In the excerpt on estimating critical properties of acetone, what normal boiling point was used for the group-contribution calculation?
EXCERPT PROVIDED Start Marker
The group XCX is used to take the pairwise interaction of halogens connected to a single carbon into account. Its contribution has to be added once for two halogens but three times for three halogens (interactions between the halogens 1 and 2, 1 and 3, and 2 and 3).

==Example calculations==

===Example calculation for acetone with group contributions===

|  | -CH_{3} |  | >C=O (nonring) |  |  |  |  |
|---|---|---|---|---|---|---|---|
| Property | No. of groups | Group value | No. of groups | Group value | $\sum n_j\Delta_j$ | Estimated Value | Unit |
| T_{c} | 2 | -2.433 | 1 | 4.332 | -0.534 | 510.4819* | K |
| P_{c} | 2 | 0.026 | 1 | -0.196 | -0.144 | 45.69 | bar |
| V_{c} | 2 | 16.2 | 1 | -6.7 | 25.7 | 213.524 | cm^{3}/mol |

 *used normal boiling point T_{b}= 329.250 K

===Example calculation for acetone with molecular weight and atom count only===
Used molecular weight: 58.080 ^{g}/_{mol}

Used atom count: 10

| Property | Estimated Value | Unit |
| T_{c} | 505.1497 | K |
| P_{c} | 52.9098 | bar |
| V_{c} | 205.2 | cm^{3}/mol |

For comparison, experimental values for Tc, Pc and Vc are 508.1 K, 47.0 bar and 209 cm^{3}/mol, respectively.
EXCERPT PROVIDED End Marker
DATA FOR REVIEW Start Marker
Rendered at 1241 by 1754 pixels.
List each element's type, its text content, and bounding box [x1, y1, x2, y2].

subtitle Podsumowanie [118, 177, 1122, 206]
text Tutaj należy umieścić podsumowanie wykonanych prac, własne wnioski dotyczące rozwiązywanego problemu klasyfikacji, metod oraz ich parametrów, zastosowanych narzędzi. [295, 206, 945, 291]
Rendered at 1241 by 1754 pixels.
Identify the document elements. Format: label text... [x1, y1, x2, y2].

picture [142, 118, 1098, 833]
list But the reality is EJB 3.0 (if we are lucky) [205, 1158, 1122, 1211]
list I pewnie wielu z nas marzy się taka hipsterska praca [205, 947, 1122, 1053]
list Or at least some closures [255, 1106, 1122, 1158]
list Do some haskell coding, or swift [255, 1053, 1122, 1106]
DATA FOR REVIEW End Marker
TASK RESULT -> 329.250 K